Day 1: The Beginning

  1. Mix flour, water, and sweetener in jar until smooth
  2. Cover loosely (allows air flow but keeps out bugs)
  3. Mark starting level with rubber band
  4. Let rest at room temperature (70-75°F ideal)

Days 2-3: Wake Up Call

  • Morning: Stir starter (you might see small bubbles)
  • Evening: Discard half, then feed with:
  • ½ cup (60g) fresh flour
  • ¼ cup (60ml) water

Days 4-7: Teenage Phase

  • Twice daily feedings (every 12 hours):
  1. Discard all but ¼ cup starter
  2. Feed with:
    • ½ cup (60g) flour
    • ¼ cup (60ml) water
  • Look for: Doubling in size, bubbly surface, sweet-tangy aroma

Day 8+: Maturity Test

Your starter is ready when:

  • Doubles within 4-6 hours of feeding
  • Passes the “float test” (drop teaspoon in water – it floats)
  • Smells yeasty with a pleasant tang

Troubleshooting Tips

🌡️ Too cold? Place near (not on) warm appliance
💦 Too watery? Use slightly less water next feeding
🍞 Not bubbling? Try whole wheat flour for one feeding
🤢 Bad smell?

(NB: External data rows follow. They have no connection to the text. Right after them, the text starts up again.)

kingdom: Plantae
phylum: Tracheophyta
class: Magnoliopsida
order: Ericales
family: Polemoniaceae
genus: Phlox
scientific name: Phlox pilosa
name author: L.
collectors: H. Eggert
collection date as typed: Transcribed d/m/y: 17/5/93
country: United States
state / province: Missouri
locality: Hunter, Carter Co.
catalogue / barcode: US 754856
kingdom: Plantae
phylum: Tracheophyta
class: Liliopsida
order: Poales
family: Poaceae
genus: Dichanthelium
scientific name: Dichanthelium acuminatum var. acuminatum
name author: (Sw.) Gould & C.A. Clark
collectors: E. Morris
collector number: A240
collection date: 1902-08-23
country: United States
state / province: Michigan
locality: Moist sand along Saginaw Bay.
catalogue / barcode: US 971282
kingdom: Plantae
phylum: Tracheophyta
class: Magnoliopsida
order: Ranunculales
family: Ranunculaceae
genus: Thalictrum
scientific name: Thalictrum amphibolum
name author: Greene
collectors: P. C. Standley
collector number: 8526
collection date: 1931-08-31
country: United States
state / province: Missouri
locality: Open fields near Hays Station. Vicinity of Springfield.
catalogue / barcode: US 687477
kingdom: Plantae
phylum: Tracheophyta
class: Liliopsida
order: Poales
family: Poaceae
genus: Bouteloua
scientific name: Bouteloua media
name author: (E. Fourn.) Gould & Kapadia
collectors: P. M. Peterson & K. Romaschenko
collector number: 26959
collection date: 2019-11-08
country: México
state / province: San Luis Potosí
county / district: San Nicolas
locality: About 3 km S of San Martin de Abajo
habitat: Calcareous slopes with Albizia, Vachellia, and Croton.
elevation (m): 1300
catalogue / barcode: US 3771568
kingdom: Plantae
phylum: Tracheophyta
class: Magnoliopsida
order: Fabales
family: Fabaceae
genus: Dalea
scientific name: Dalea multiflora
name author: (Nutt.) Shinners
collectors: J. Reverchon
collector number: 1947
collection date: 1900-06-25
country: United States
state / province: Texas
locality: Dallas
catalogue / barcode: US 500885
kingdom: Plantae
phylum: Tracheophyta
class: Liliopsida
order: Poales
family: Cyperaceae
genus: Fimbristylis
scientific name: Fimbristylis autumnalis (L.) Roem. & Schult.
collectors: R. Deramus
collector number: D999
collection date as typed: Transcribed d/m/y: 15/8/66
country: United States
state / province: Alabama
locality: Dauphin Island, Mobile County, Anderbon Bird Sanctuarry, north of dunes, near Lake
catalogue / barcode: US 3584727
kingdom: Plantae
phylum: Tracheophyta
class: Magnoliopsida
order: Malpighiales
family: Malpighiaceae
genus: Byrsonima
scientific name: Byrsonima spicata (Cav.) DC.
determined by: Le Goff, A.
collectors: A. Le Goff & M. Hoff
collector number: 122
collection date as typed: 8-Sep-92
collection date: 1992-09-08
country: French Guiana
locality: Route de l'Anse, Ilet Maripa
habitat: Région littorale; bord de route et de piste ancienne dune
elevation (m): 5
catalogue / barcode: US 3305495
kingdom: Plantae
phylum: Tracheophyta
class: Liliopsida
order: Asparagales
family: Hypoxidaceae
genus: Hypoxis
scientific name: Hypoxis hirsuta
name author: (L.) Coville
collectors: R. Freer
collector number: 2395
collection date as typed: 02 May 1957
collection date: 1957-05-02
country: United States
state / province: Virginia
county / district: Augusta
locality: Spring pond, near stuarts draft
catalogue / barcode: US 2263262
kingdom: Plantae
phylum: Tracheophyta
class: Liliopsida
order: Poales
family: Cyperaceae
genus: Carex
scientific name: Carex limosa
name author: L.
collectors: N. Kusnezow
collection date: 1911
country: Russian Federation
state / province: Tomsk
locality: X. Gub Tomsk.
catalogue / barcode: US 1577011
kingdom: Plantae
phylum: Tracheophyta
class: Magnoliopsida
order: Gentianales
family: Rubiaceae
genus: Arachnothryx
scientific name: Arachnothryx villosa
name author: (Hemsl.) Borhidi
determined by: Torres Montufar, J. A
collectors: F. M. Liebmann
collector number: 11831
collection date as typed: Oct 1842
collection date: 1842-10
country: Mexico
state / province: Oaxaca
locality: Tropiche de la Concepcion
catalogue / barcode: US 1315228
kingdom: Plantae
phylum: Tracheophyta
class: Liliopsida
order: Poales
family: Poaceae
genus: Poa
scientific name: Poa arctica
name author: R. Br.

Brown liquid (“hooch”) is normal – stir it in or pour off


Maintenance Routine

Room Temperature Care

  • Feed daily if keeping out
  • Use discard for pancakes, crackers, or discard

Refrigerator Storage

  • Feed weekly when chilled
  • Take out 24 hours before baking to reactivate

Pro Tips for Success

🔸 Consistent Timing: Feed at same times daily
🔸 Filtered Water: Chlorine can slow growth
🔸 Glass Jar: Lets you see bubbles forming
🔸 Patience: Some starters take 10-14 days to mature


“A good starter is like a pet – feed it regularly and it will reward you with amazing bread!”

Ready to bake? Your first loaf will be ready in just 2 weeks!